Kendal H. Black '92 said he would like advisors to be more proactive instead of merely reacting to student questions. "You have to swallow your pride," to ask for help, Black said.

Students of color feel that if they go to a counseling office, "the Peninsula's going to kick [them] out," Dayle B. Delancey '92 said of the ultra-conservative campus magazine.

College officials on the panel expressed sympathy for the students' concerns and said undergraduates should be encouraged to take advantage of counseling services.

'We Don't Need Heroes'

"We don't need heroes or heroines," said Assistant Dean for Minority Affairs and Race Relations Hilda Hernandez-Gravelle, who helped organize the forum. "We all need help and it's a strength, not a weakness, to go to the Bureau of Study Counsel."

Charles P. Ducey, director of the Bureau of Study Counsel, who attended the forum, said afterward that he understands there is pressure, especially among Black students, to remain "independent." He said that sentiment can make it difficult for many students to seek counseling services.

'Non-threatening' Publicity

One possible solution to this problem, Ducey said, is to make the services "more publicized in a non-threatening way."
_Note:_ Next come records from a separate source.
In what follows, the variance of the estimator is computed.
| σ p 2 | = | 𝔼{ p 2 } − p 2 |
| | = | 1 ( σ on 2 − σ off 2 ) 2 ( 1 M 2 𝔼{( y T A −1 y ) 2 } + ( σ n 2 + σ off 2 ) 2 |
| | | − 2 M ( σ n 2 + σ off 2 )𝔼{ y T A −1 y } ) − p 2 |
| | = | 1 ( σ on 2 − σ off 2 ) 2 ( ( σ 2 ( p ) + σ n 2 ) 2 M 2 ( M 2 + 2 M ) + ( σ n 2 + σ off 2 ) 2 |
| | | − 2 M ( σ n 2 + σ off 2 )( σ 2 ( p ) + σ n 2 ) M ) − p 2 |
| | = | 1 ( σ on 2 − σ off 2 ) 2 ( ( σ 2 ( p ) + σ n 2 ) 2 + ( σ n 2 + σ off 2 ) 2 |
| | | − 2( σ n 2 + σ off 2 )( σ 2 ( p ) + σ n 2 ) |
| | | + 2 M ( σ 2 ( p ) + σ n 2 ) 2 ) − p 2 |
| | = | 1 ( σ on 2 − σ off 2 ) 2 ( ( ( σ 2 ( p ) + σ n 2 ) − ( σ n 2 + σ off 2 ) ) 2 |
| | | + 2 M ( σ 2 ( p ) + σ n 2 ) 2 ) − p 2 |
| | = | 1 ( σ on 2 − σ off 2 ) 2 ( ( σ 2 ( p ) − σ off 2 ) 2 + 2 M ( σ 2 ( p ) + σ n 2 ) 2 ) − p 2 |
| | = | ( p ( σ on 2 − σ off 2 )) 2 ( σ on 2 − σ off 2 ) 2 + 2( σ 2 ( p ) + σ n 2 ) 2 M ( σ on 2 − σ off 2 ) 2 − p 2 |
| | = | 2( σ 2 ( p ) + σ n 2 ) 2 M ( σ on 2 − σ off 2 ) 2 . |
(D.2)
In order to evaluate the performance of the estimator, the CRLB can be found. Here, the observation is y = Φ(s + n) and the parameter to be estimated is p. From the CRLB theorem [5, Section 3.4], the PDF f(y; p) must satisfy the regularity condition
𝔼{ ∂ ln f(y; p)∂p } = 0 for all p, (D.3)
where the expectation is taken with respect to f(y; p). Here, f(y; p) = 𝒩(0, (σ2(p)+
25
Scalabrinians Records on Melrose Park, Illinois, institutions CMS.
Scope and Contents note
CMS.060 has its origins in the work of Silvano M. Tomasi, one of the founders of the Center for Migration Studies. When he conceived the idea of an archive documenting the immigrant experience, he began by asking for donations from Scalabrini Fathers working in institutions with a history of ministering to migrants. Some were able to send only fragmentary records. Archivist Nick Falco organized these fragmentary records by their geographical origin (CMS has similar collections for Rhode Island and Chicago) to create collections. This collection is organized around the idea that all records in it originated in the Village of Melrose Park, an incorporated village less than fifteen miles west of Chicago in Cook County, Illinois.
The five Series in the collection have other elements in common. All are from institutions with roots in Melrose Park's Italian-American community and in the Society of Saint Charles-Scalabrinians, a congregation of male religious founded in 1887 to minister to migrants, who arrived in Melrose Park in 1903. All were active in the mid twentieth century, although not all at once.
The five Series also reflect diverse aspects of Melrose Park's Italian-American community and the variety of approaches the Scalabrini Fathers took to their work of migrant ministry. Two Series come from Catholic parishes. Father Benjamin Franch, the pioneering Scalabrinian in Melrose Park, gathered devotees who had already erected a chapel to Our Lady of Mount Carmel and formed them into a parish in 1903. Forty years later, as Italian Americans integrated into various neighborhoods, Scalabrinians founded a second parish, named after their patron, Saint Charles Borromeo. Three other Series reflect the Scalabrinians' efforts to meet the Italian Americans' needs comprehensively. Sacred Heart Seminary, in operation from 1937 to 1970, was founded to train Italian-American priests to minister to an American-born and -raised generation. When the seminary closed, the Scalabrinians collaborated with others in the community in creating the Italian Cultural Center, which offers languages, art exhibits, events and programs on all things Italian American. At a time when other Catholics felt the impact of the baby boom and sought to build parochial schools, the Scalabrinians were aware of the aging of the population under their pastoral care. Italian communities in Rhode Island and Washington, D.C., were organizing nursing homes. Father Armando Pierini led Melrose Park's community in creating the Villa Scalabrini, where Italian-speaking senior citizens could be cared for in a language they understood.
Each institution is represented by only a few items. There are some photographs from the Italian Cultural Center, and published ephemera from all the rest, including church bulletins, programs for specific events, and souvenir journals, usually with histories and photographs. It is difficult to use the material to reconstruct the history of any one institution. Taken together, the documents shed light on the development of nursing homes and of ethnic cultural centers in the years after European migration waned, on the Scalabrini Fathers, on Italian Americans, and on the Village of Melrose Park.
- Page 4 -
The panel was composed of undergraduates and representatives from the University Health Services, the Bureau of Study Counsel and the Office of Career Services.

Virginia L. Mackay Smith '78, dean for first-year students, who attended the forum, said afterwards that she was glad to see students talk frankly about their objections to the counseling services.

Ducey and Martha P. Leape, director of the Office of Career Services, both said that they would discuss with their staffs the suggestions raised by the students.